🤖 AI Summary
To address the insufficient real-time adaptability and fault tolerance of conventional PD controllers and mainstream deep reinforcement learning (DRL) algorithms (TD3, PPO, A2C) in autonomous satellite attitude control under reaction wheel (RW) failures, this paper proposes TD3-HD—a novel DRL method integrating Hindsight Experience Replay (HER) into the TD3 framework to mitigate sparse reward challenges, and introducing Dimension-wise Clipping (DWC) to enable precise fault-state perception and robust policy adaptation. TD3-HD significantly enhances control resilience and stability in dynamic, uncertain environments. Experimental results demonstrate that, compared to baseline methods, TD3-HD reduces attitude angle error by 42.3% and angular velocity overshoot by 58.7%. Moreover, it maintains stable convergence even under complete single-wheel failure, validating its effectiveness and advancement for on-orbit autonomous fault-tolerant spacecraft attitude control.
📝 Abstract
Reliable satellite attitude control is essential for the success of space missions, particularly as satellites increasingly operate autonomously in dynamic and uncertain environments. Reaction wheels (RWs) play a pivotal role in attitude control, and maintaining control resilience during RW faults is critical to preserving mission objectives and system stability. However, traditional Proportional Derivative (PD) controllers and existing deep reinforcement learning (DRL) algorithms such as TD3, PPO, and A2C often fall short in providing the real time adaptability and fault tolerance required for autonomous satellite operations. This study introduces a DRL-based control strategy designed to improve satellite resilience and adaptability under fault conditions.

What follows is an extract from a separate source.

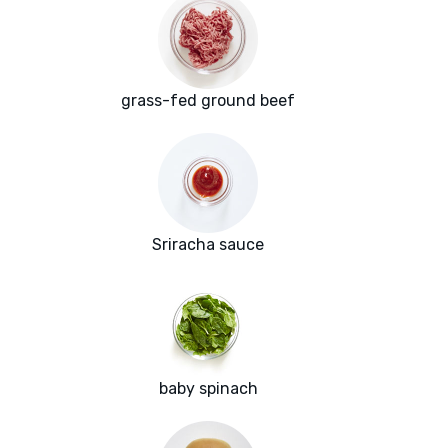
grass-fed ground beef
Sriracha sauce
baby spinach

Specifically, the proposed method integrates Twin Delayed Deep Deterministic Policy Gradient (TD3) with Hindsight Experience Replay (HER) and Dimension Wise Clipping (DWC) referred to as TD3-HD to enhance learning in sparse reward environments and maintain satellite stability during RW failures. The proposed approach is benchmarked against PD control and leading DRL algorithms. Experimental results show that TD3-HD achieves significantly lower attitude error, improved angular velocity regulation, and enhanced stability under fault conditions. These findings underscore the proposed method potential as a powerful, fault tolerant, onboard AI solution for autonomous satellite attitude control.